For some, first dates can be quite terrifying and simply unpleasant. I am not one of those people. For me, they’re an experience, a time to find out more about myself and hone in on my preferences while visiting some fun spots in my city. 

Upon moving to Los Angeles, I had a steady job and a solid group of girlfriends. I was also single, so I figured, why not give online dating a try? Some friends and I set up my profile over a few bottles of wine and an impressive charcuterie board and waited for the magic to happen. Since I was already trying something new, I figured I’d go a step further: I vowed to choose men who I wouldn’t typically approach. I was worried that no one would match with me or, even worse, that I would get cold feet and quickly delete my profile. What happened was quite the opposite. I found three guys who piqued my interest, and I set up first dates with all three for one day.

Harry*, a law-school student, could easily earn a Yelp review as “no frills.” He wasn’t my normal type, but in the name of expanding my horizons, I decided to give him a chance. On paper, Adam* was beyond wholesome. He had a corporate nine-to-five and volunteered for various nonprofits on the weekends. I considered him a safe bet. Ben* was an aspiring actor, focused on social status, and not looking for anything too serious — pretty much the epitome of all things LA. Although each man was vastly different, I could genuinely see potential with all of them in one way or another.
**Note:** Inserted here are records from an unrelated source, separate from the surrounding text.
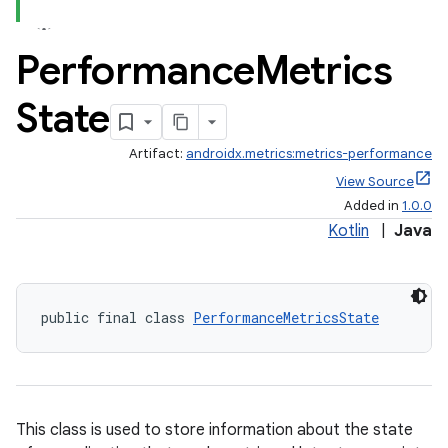
Performance
Metrics
State
Artifact:
androidx.metrics:metrics-performance
fragment
View Source
Added in
1.0.0
ragment.ui
Kotlin
|
Java
public final class 
PerformanceMetricsState
This class is used to store information about the state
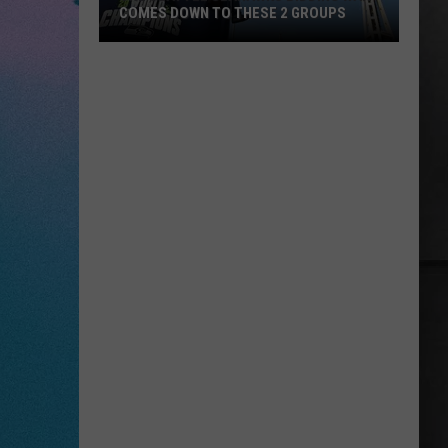
COMES DOWN TO THESE 2 GROUPS
The
Seattle
Seahawks
Bidding
War
Comes
Down
to
These
2
Groups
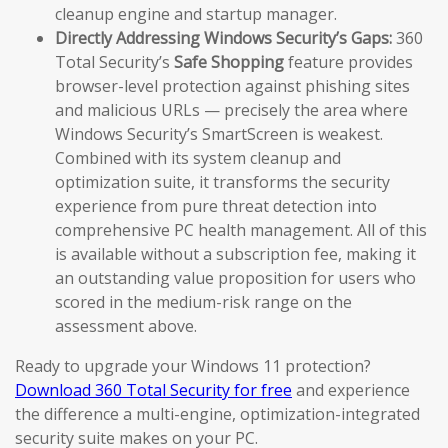
cleanup engine and startup manager.
Directly Addressing Windows Security’s Gaps:
360
Total Security’s
Safe Shopping
feature provides
browser-level protection against phishing sites
and malicious URLs — precisely the area where
Windows Security’s SmartScreen is weakest.
Combined with its system cleanup and
optimization suite, it transforms the security
experience from pure threat detection into
comprehensive PC health management. All of this
is available without a subscription fee, making it
an outstanding value proposition for users who
scored in the medium-risk range on the
assessment above.
Ready to upgrade your Windows 11 protection?
Download 360 Total Security for free
and experience
the difference a multi-engine, optimization-integrated
security suite makes on your PC.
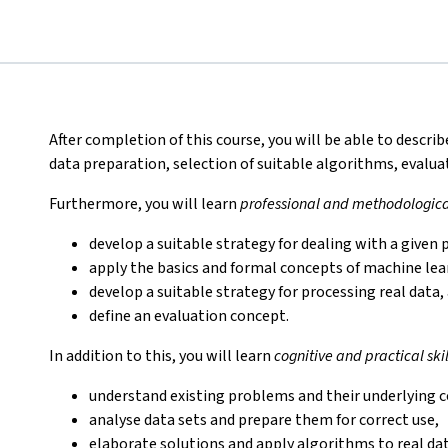
After completion of this course, you will be able to descri
data preparation, selection of suitable algorithms, evalu
Furthermore, you will learn
professional and methodological
develop a suitable strategy for dealing with a give
apply the basics and formal concepts of machine lea
develop a suitable strategy for processing real data,
define an evaluation concept.
In addition to this, you will learn
cognitive and practical skil
understand existing problems and their underlying 
analyse data sets and prepare them for correct use,
elaborate solutions and apply algorithms to real da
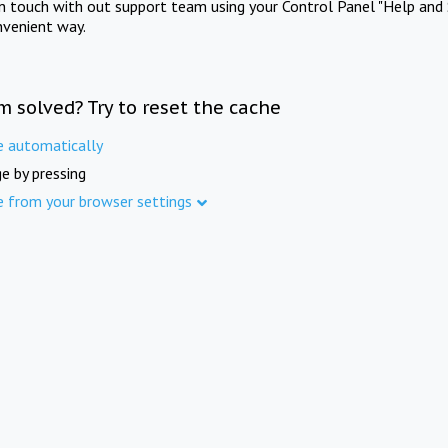
in touch with out support team using your Control Panel "Help and 
nvenient way.
m solved? Try to reset the cache
e automatically
e by pressing
e from your browser settings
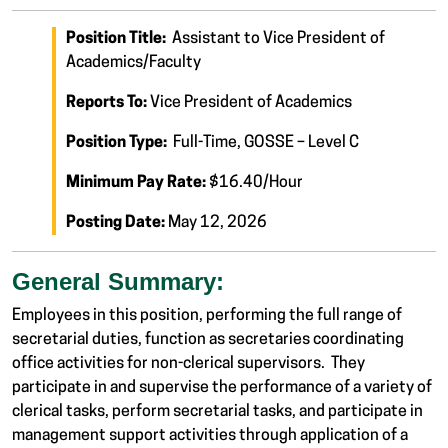
Position Title:
Assistant to Vice President of
Academics/Faculty
Reports To:
Vice President of Academics
Position Type:
Full-Time, GOSSE – Level C
Minimum Pay Rate:
$16.40/Hour
Posting Date:
May 12, 2026
General Summary:
Employees in this position, performing the full range of
secretarial duties, function as secretaries coordinating
office activities for non-clerical supervisors. They
participate in and supervise the performance of a variety of
clerical tasks, perform secretarial tasks, and participate in
management support activities through application of a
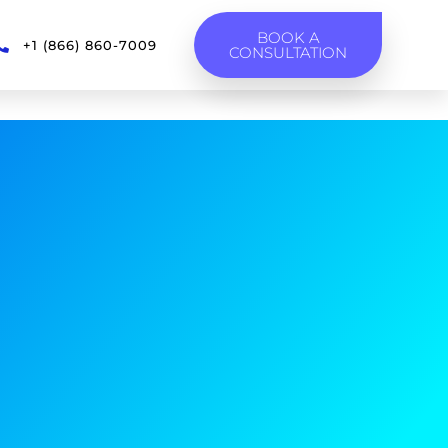
BOOK A
+1 (866) 860-7009
CONSULTATION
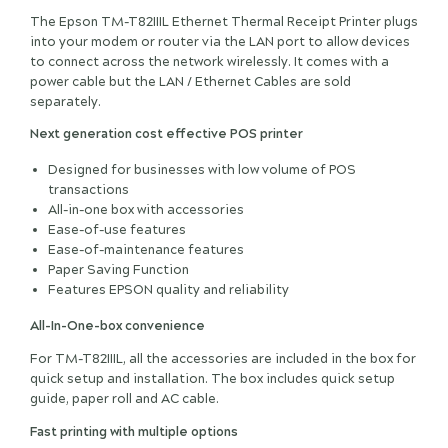
The Epson TM-T82IIIL Ethernet Thermal Receipt Printer plugs
into your modem or router via the LAN port to allow devices
to connect across the network wirelessly. It comes with a
power cable but the LAN / Ethernet Cables are sold
separately.
Next generation cost effective POS printer
Designed for businesses with low volume of POS
transactions
All-in-one box with accessories
Ease-of-use features
Ease-of-maintenance features
Paper Saving Function
Features EPSON quality and reliability
All-In-One-box convenience
For TM-T82IIIL, all the accessories are included in the box for
quick setup and installation. The box includes quick setup
guide, paper roll and AC cable.
Fast printing with multiple options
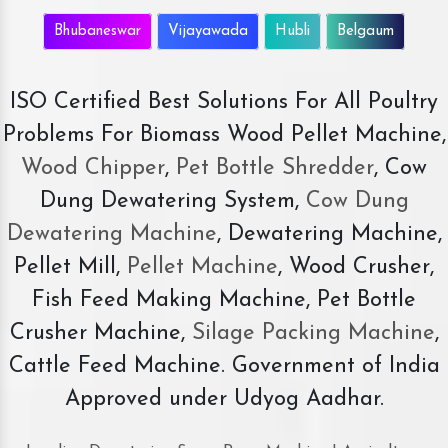
Bhubaneswar
Vijayawada
Hubli
Belgaum
ISO Certified Best Solutions For All Poultry
Problems For Biomass Wood Pellet Machine,
Wood Chipper
,
Pet Bottle Shredder
, Cow
Dung Dewatering System,
Cow Dung
Dewatering Machine
, Dewatering Machine,
Pellet Mill,
Pellet Machine
, Wood Crusher,
Fish Feed Making Machine, Pet Bottle
Crusher Machine,
Silage Packing Machine
,
Cattle Feed Machine. Government of India
Approved under Udyog Aadhar.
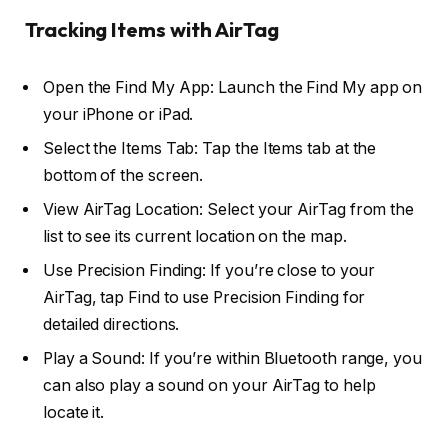
Tracking Items with AirTag
Open the Find My App: Launch the Find My app on
your iPhone or iPad.
Select the Items Tab: Tap the Items tab at the
bottom of the screen.
View AirTag Location: Select your AirTag from the
list to see its current location on the map.
Use Precision Finding: If you’re close to your
AirTag, tap Find to use Precision Finding for
detailed directions.
Play a Sound: If you’re within Bluetooth range, you
can also play a sound on your AirTag to help
locate it.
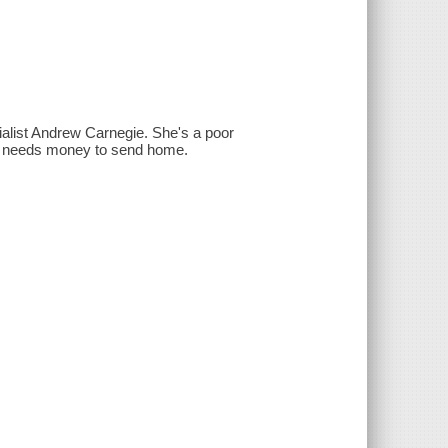
rialist Andrew Carnegie. She's a poor
ra needs money to send home.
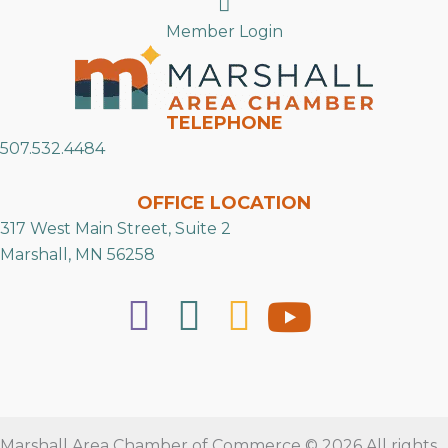
Search
Member Login
TELEPHONE
507.532.4484
OFFICE LOCATION
317 West Main Street, Suite 2
Marshall, MN 56258
Marshall Area Chamber of Commerce © 2026 All rights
Naturally, I had concerns about meeting all three men in a single day. I wondered whether my dates, with whom I was upfront about my schedule, would take me seriously or automatically categorize me as a serial dater. But to my surprise, the whole experience was quite exhilarating. I learned more about myself, my preferences, and why I should always follow my gut.

It’s best to be honest.

I had lined up three dates in a day because I genuinely wanted to learn more about each of these men. From the beginning, I was straight with them. I told Adam, Ben, and Harry that I was going on other dates on the same day. Yes, the conversations were a little awkward, but I wanted to be fully transparent — I was determined not to lead anyone on. Surprisingly, all the guys were appreciative of my honesty, and no one ran away.

This is a policy I have enforced, albeit in different ways, in my dating life since. Because I am fully transparent and encourage those I’m seeing to be the same, neither party leaves with unanswered questions, such as if we would see each other again or if we might be better off pursuing a friendship. I like knowing where I stand, and my dates seems to agree.  

I need to be present. 

Historically, I’ve found myself distracted on dates, and I developed a habit of checking social media here and there. However, due to the time constraints of these three dates, I realized that I needed to be fully present and to shift my attention to anything but the person across from me would be extremely inconsiderate. It was a chance to acknowledge that each date was equally worthy of my time and vice versa. They set aside part of their day for me, so I owed them the same courtesy. If neither of us were fully capable of being present, then neither of us should have been on the date or, better yet, we should be upfront about our feelings or lack thereof.

It doesn’t have to work to work out for you.

A first date does not necessarily warrant a second date. It’s OK if the fireworks and butterflies you imagined don’t emerge. Sometimes the chemistry just isn’t there.

When I met Harry, I felt like I was looking at a brand-new man. His bio painted the picture of a gym-loving, 6’1” guy who adored the outdoors. The person I met was 5’7”, somewhat anti-social, and despised hiking. I felt he had been dishonest with me, and while we had a good time together, complete with some witty banter, I couldn’t get past the fact that he lied to me. So I told Harry that what he considered fibs were a big deal to me, and that because of that, I didn’t want to see him again. He understood. I’m sure he didn’t expect to get schooled over cocktails, but I can’t help but think I saved a few other women who may have been on his radar. Adam and I went on a handful more dates before we realized we were better off as friends. Ben, it turned out, wasn’t entirely over his ex and wasn’t ready for a relationship, whereas I was. He was unsure of his feelings about me and what he wanted, and an unsure partner was the last thing I wanted. After what felt like a 90-minute therapy session where I played therapist, I bid him adieu for good.

Although none of my dates sparked a long-term romance, I gained clarity and awareness that has empowered and benefited me in my romantic life and beyond. With each date, I became less timid and more vocal. I began to accept that there is something about me that drew these men to me, and that I am a catch worth getting to know. I started taking more chances and embraced being uncomfortable —  awkward silences, awkward conversations, and all. I forced myself to be vulnerable. I gained a better sense of what I want — good manners, moral standards, ambition, and clear intentions. Needless to say, I’d sign up for another dating marathon if given the chance. There is more work and play to be done.

*Names have been changed to protect innocent daters everywhere.